[Collected data entries]
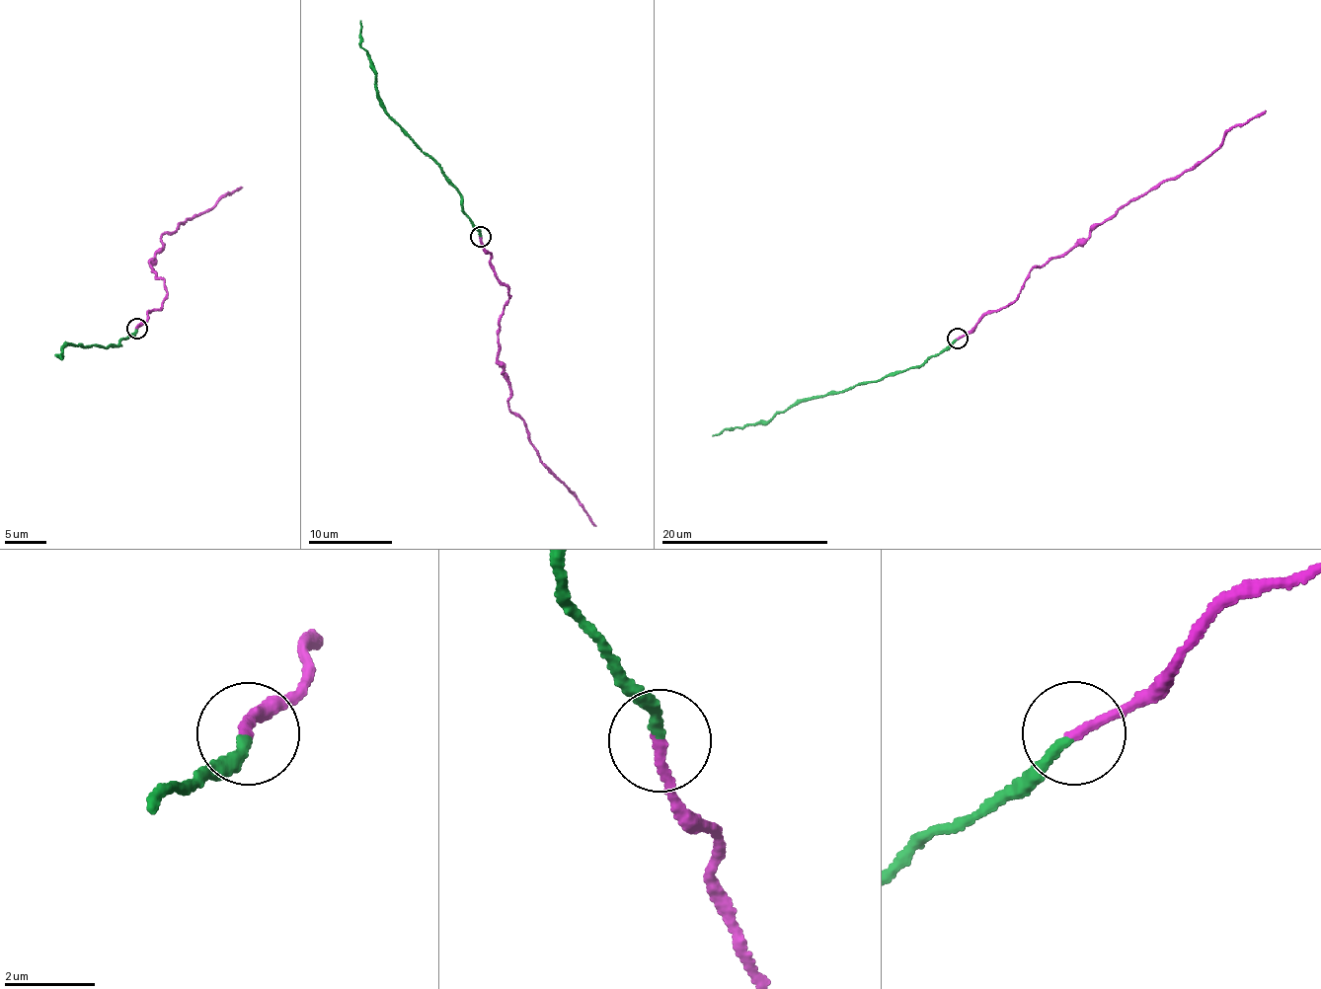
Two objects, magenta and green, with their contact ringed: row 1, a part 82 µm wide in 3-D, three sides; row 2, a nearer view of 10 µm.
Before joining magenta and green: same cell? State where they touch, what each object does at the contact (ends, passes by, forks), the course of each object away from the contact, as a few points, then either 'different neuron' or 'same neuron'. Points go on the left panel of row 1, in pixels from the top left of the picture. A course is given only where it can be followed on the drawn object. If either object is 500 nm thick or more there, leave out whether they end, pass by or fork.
at (137, 329); magenta ends there; green ends there; magenta runs (136, 328), (167, 293), (149, 266), (162, 235), (243, 188); green runs (136, 330), (118, 344), (110, 342), (105, 348), (68, 342), (62, 357), (56, 357), (62, 354), (61, 359); different neuron

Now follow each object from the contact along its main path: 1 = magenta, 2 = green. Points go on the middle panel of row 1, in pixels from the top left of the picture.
1: (480, 236), (509, 298), (500, 324), (497, 356), (510, 411), (521, 417), (544, 464), (597, 525)
2: (481, 236), (438, 166), (420, 152), (386, 112), (373, 68), (361, 42), (360, 21)

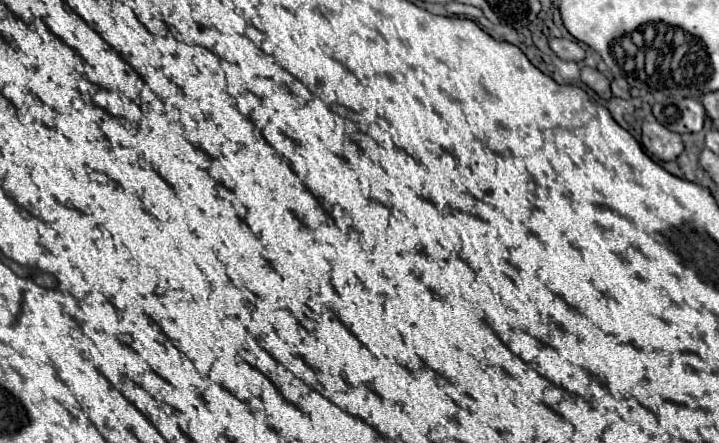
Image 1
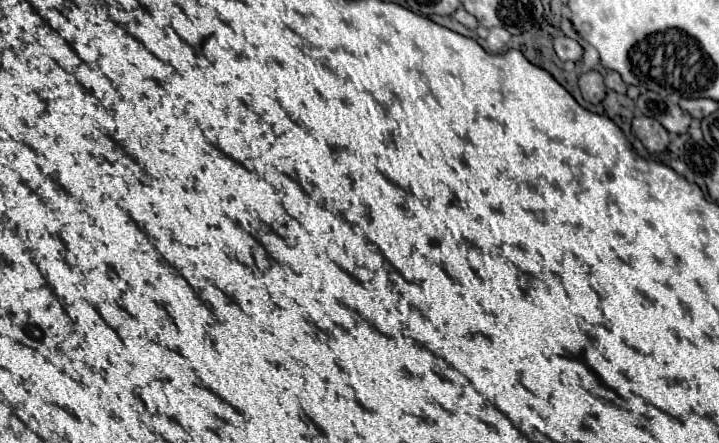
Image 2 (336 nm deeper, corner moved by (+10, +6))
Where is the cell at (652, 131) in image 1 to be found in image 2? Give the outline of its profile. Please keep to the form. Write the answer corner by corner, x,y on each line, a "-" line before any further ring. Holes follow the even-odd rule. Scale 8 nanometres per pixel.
637,116
633,118
631,128
649,152
663,152
669,146
669,132
665,132
665,128
653,118

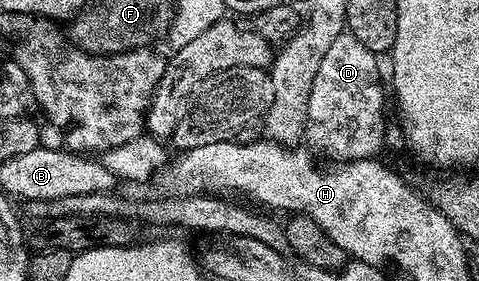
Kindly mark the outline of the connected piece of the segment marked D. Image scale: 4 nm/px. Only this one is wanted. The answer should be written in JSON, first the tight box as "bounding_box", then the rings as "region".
{"bounding_box":[305,32,387,164],"region":[[[342,32],[335,40],[335,44],[331,44],[331,48],[327,48],[327,56],[323,56],[323,64],[319,64],[319,72],[315,72],[315,84],[311,84],[311,100],[307,104],[307,124],[305,125],[305,138],[308,145],[322,159],[330,158],[328,161],[333,164],[340,164],[343,162],[355,162],[363,160],[364,158],[377,158],[380,155],[380,150],[385,146],[385,94],[387,98],[387,90],[381,87],[381,74],[377,71],[377,62],[379,62],[378,55],[373,54],[367,48],[363,48],[363,44],[359,44],[359,40],[355,40],[355,36],[348,32]]]}

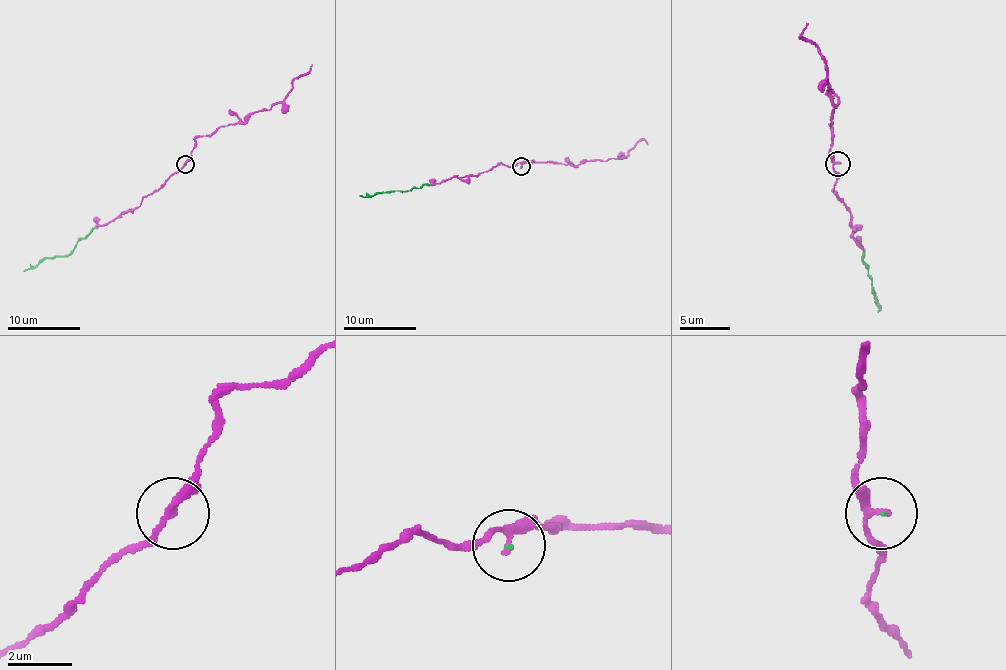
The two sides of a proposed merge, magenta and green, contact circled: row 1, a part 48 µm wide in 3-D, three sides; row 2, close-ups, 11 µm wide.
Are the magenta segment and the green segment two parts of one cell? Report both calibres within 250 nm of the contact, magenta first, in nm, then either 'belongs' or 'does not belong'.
200/50 nm | belongs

- _Task_
Although pictures appear among the records above, write out exactly only the lines from the one that has "Image 2 (336" through the one that has "The two sides", and leave the pictures out.

- _Response below_
Image 2 (336 nm deeper, corner moved by (+10, +6))
Where is the cell at (652, 131) in image 1 to be found in image 2? Give the outline of its profile. Please keep to the form. Write the answer corner by corner, x,y on each line, a "-" line before any further ring. Holes follow the even-odd rule. Scale 8 nanometres per pixel.
637,116
633,118
631,128
649,152
663,152
669,146
669,132
665,132
665,128
653,118

Kindly mark the outline of the connected piece of the segment marked D. Image scale: 4 nm/px. Only this one is wanted. The answer should be written in JSON, first the tight box as "bounding_box", then the rings as "region".
{"bounding_box":[305,32,387,164],"region":[[[342,32],[335,40],[335,44],[331,44],[331,48],[327,48],[327,56],[323,56],[323,64],[319,64],[319,72],[315,72],[315,84],[311,84],[311,100],[307,104],[307,124],[305,125],[305,138],[308,145],[322,159],[330,158],[328,161],[333,164],[340,164],[343,162],[355,162],[363,160],[364,158],[377,158],[380,155],[380,150],[385,146],[385,94],[387,98],[387,90],[381,87],[381,74],[377,71],[377,62],[379,62],[378,55],[373,54],[367,48],[363,48],[363,44],[359,44],[359,40],[355,40],[355,36],[348,32]]]}

The two sides of a proposed merge, magenta and green, contact circled: row 1, a part 48 µm wide in 3-D, three sides; row 2, close-ups, 11 µm wide.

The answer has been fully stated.